Fédération des Pyrénées-Orientales
Accueil
 
 
 
 

Le billet d’Yvon Huet. Le vent de la rêv’évolution

28 décembre 2020. Le Llevant souffle sur la côte catalane. Venu de l'Est il a toute la marge pour remuer tous les recoins, descendre en vrille les fragiles balustrades des plages et faire valser les poissons volants sur les bateaux à quai.

Il ne ramènera pas tous ces morts engloutis qui n'ont pas pu rejoindre un paradis perdu. Il ne ramènera que les détritus des humains qui se servent de la nature comme une poubelle. La Tramontane prendra le relais pour sécher le tout et repousser au large les écumes engluées dans les restes des vidanges faites par les paquebots au large de la côte.

Pendant ce temps, la France fait une guerre sans merci contre les trafiquants dit-on. Une goutte d'eau dans la mer pour, une fois de plus, montrer les muscles sans résoudre les problèmes de fond de nos sociétés, pendant que les migrants miraculés des voyages finissent dans les cages qu'on leur réserve pour retourner où ? Nulle part, juste là où le mot vie s'arrêtera pour la plupart d'entre eux.

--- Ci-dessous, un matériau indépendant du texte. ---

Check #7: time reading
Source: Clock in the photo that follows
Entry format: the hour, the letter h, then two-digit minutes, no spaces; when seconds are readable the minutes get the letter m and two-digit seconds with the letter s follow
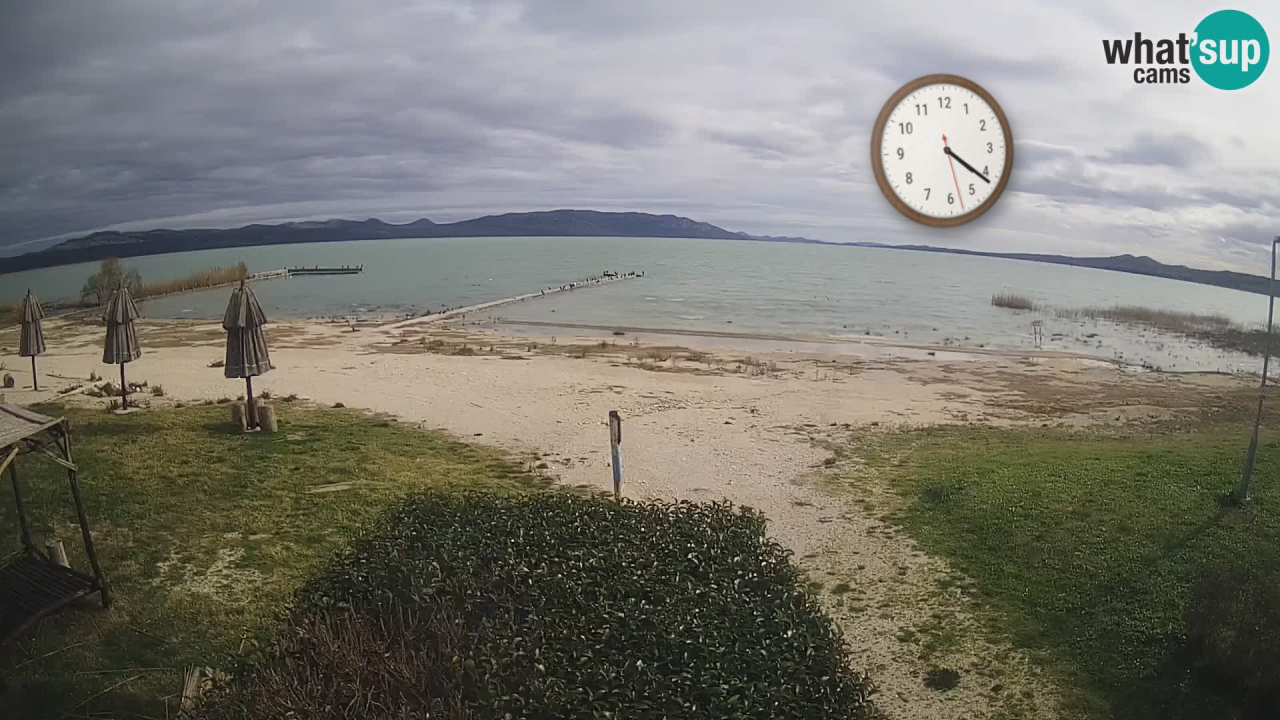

Pendant ce temps l'exécutif français patauge dans la marre de ses envies de nettoyer tout ce qui bouge au nom d'un ordre qui n'a de républicain que le nom et rejoint la cohorte des tous ceux qui, dans l'histoire, ont érigé des monuments d'expiation au nom de la paix romaine exigée par une poignée de privilégiés gavés comme des oies et dont on manger pour une fois pendant les fêtes de fin d'année les gros foies nourris au sang de pauvres.

Si on changeait tout cela ? Ne me parlez pas d'élections. Je préfère la résistance concrète de toutes celles et ceux qui bravent les interdits, aident les plus démunis et défendent les emplois partout où c'est possible. Les élections, comme délégation de pouvoir, ne sont que des leurres.

Comme appui pour donner un sens concret aux luttes populaires et mettre en musique la démocratie, c'est la cerise sur le gâteau qu'il ne faut jamais rater, sans jamais oublier l'essentiel, pourquoi et pour qui on se bat et non comment faire pour assurer une carrière à ceux que le vent portera au musée Grévin de la famille des parasites.

Les citoyens sont déçus de la politique ? C'est parce qu'on le décourage d'en faire par tous les moyens possibles. Être communiste, c'est avant tout se battre pour qu'ils s'en emparent, de la politique, parce que sans eux ça, ce sera contre eux, quel que soit l'équipe au pouvoir, pour éviter un pire qui ne sera pas stoppé par un moins pire au perchoir.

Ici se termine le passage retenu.